Pedersen brings years of hands-on experience in the battery/power solutions industry that he translates into all his teachings whether it’s in the classroom or on-site.
George Pedersen has been immersed in the battery industry for over 40 years, with hands on experience in battery maintenance and testing in four out of seven continents. Before retiring, George was engaged in design, installation, commissioning and operation of communication and secure power systems. Since then, he has dedicated himself to educating various industries on NERC PRC-005-2 and IEEE compliance, battery management and monitoring and analysis through courses at Eagle Eye University.
Team members at Eagle Eye had the opportunity to sit down and interview with Pedersen on why he chose to educate others on what he’s learned throughout his career and what he hopes his students take away from his teachings.
Interviewer: When did you decide to become an instructor, and why did you choose this field?
In the years before I retired I did a lot of user training on battery monitoring systems. During that time, I realized many of the people that were tasked with maintaining the batteries did not have the necessary battery expertise required to understand the value of the information the battery monitoring system was providing. So, when I retired I decided to keep myself busy by offering my services as an instructor covering batteries and the associated standby power systems.
Interviewer: How does your current teaching career and past job experience translate into the classroom?
I start all my classes by giving a brief overview of my long career. So that the class understands that there isn’t any aspect of what I will be teaching that I haven’t done myself. I also explain that I will use all the mistakes I have made over the years, and there are many, to try and ensure they don’t make the same ones.
Interviewer: How did you get into the power solutions Industry?
At one point I worked with some colleagues in Saudi Arabia installing the Telex system for a US manufacturer. As part of the project we had to install three large DC power systems and in doing so we got to know the principal of the company that supplied them very well. So when the contract finished he convinced us one by one to come to the USA and work for him designing and building standby power systems.
Interviewer: What is your favorite aspect of teaching?
There is a point in every class when they stop just listening and start asking questions. It is at that point I know they have learned and understand enough not to feel stupid asking a question, so I know I am achieving my objective, and that gives me great satisfaction.
Interviewer: In a short summary, what types of courses do you teach?
There are a couple of classes that provide a general introduction into Battery Management and DC Power Systems. The remainder cover specific aspect of battery management such as Battery Data Analysis and Discharge Testing.
Interviewer: What’s your teaching philosophy?
A lot of the attendees at the classes are not book learners. So, I try to bring context into all the classes by using real battery data and my own practical experiences to demonstrate the theory working in practice.
Interviewer: What one thing do you want your students to take away from your teaching?
An interest in learning more about Batteries and the associated Standby Power Systems. We live in a world that is totally dependent on batteries to sustain our infrastructure, but we have lost at least one generation of expertise due to changes in business practices.
Interviewer: What advantage do your students have over others who don’t attend your courses?
They know a lot more about the practical aspects of battery management than most people do.
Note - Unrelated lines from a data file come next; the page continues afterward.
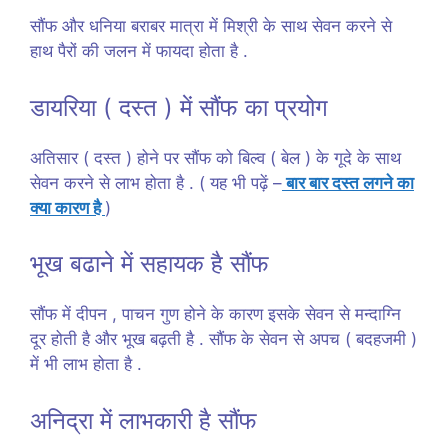
सौंफ और धनिया बराबर मात्रा में मिश्री के साथ सेवन करने से
हाथ पैरों की जलन में फायदा होता है .
डायरिया ( दस्त ) में सौंफ का प्रयोग
अतिसार ( दस्त ) होने पर सौंफ को बिल्व ( बेल ) के गूदे के साथ
सेवन करने से लाभ होता है . ( यह भी पढ़ें –
बार बार दस्त लगने का
क्या कारण है
)
भूख बढाने में सहायक है सौंफ
सौंफ में दीपन , पाचन गुण होने के कारण इसके सेवन से मन्दाग्नि
दूर होती है और भूख बढ़ती है . सौंफ के सेवन से अपच ( बदहजमी )
में भी लाभ होता है .
अनिद्रा में लाभकारी है सौंफ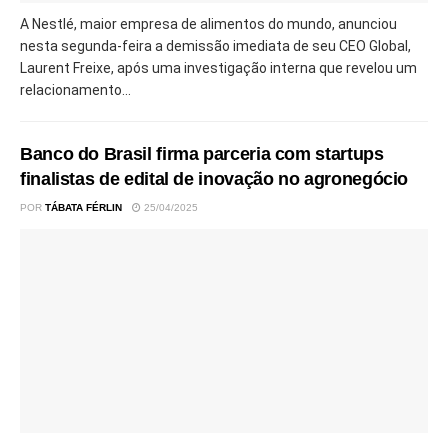
A Nestlé, maior empresa de alimentos do mundo, anunciou
nesta segunda-feira a demissão imediata de seu CEO Global,
Laurent Freixe, após uma investigação interna que revelou um
relacionamento...
Banco do Brasil firma parceria com startups
finalistas de edital de inovação no agronegócio
POR
TÁBATA FÉRLIN
25/04/2025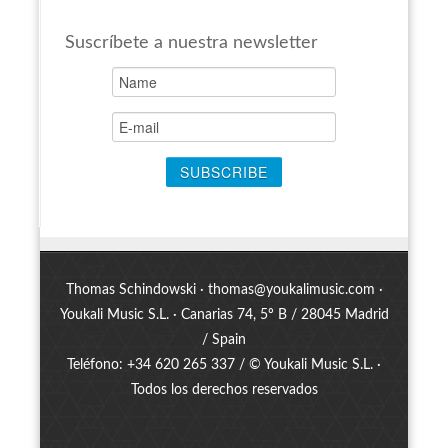
Suscríbete a nuestra newsletter
Thomas Schindowski ·
thomas@youkalimusic.com
·
Youkali Music S.L. · Canarias 74, 5º B / 28045 Madrid
/ Spain
Teléfono: +34 620 265 337 / © Youkali Music S.L. ·
Todos los derechos reservados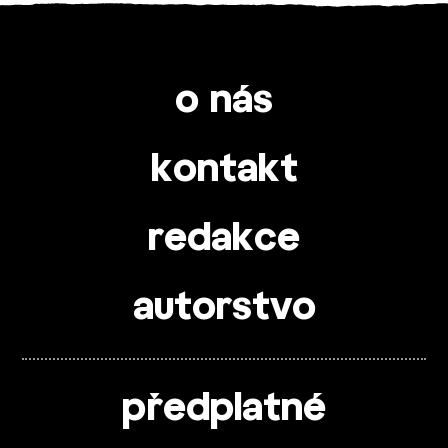
o nás
kontakt
redakce
autorstvo
předplatné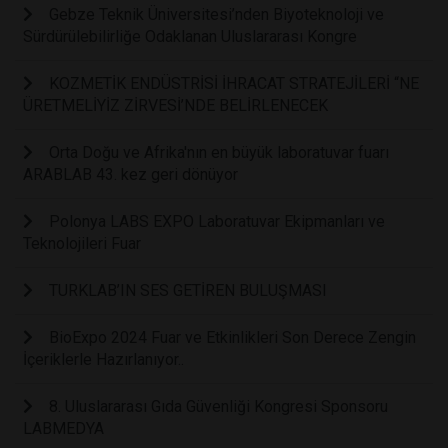
Gebze Teknik Üniversitesi’nden Biyoteknoloji ve
Sürdürülebilirliğe Odaklanan Uluslararası Kongre
KOZMETİK ENDÜSTRİSİ İHRACAT STRATEJİLERİ “NE
ÜRETMELİYİZ ZİRVESİ’NDE BELİRLENECEK
Orta Doğu ve Afrika'nın en büyük laboratuvar fuarı
ARABLAB 43. kez geri dönüyor
Polonya LABS EXPO Laboratuvar Ekipmanları ve
Teknolojileri Fuar
TURKLAB’IN SES GETİREN BULUŞMASI
BioExpo 2024 Fuar ve Etkinlikleri Son Derece Zengin
İçeriklerle Hazırlanıyor..
8. Uluslararası Gıda Güvenliği Kongresi Sponsoru
LABMEDYA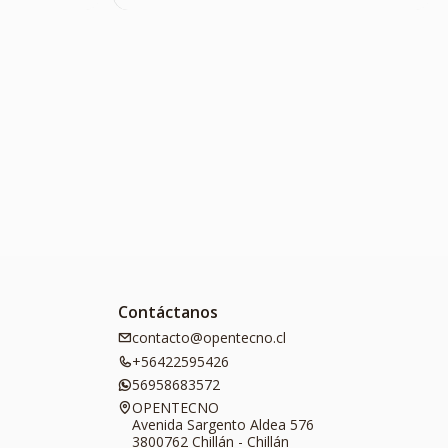
Contáctanos
contacto@opentecno.cl
+56422595426
56958683572
OPENTECNO
Avenida Sargento Aldea 576
3800762 Chillán - Chillán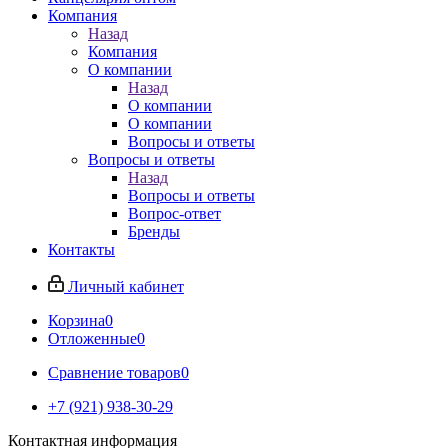
Компания
Назад
Компания
О компании
Назад
О компании
О компании
Вопросы и ответы
Вопросы и ответы
Назад
Вопросы и ответы
Вопрос-ответ
Бренды
Контакты
Личный кабинет
Корзина
0
Отложенные
0
Сравнение товаров
0
+7 (921) 938-30-29
Контактная информация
As a result, they are in a position to manage any failures when they occur as they most certainly will.
Interviewer: What are your hopes for your students’ futures?
I would like to think that the companies they work for recognize the resource they now have, to ensure battery reliability and reward them adequately.
Interviewer: What do you think is the greatest challenge facing students today?
Getting the additional training that will allow them to become even more knowledgeable in Battery Management. Too many companies rely only on outside expertise to analyze the status of their batteries and then often ignore the advice because they don’t understand what they are being told.
In house expertise is required to understand the implications of a failure on the company’s business something no external contractor can do.
Interviewer: What do you like most about training as a career?
I didn’t intend this to be a new career, it was just going to be something to keep me involved in an industry that has been very good to me. One of the things I do enjoy is when the students bring their own power problems to class and I get to help them analyze what the problem is, and come up with the necessary corrective action.
Interviewer: What do you enjoy doing in your spare time?
I really don’t have a lot of spare time but if I did, travel would be at the top of the list. I have been very lucky and seen more of the world including the USA than most people, but there are still many places I would like to visit. I still have three states in the USA that I haven’t been to yet, South Dakota, Idaho and Montana and I would be very happy to do on-site training in any of these states.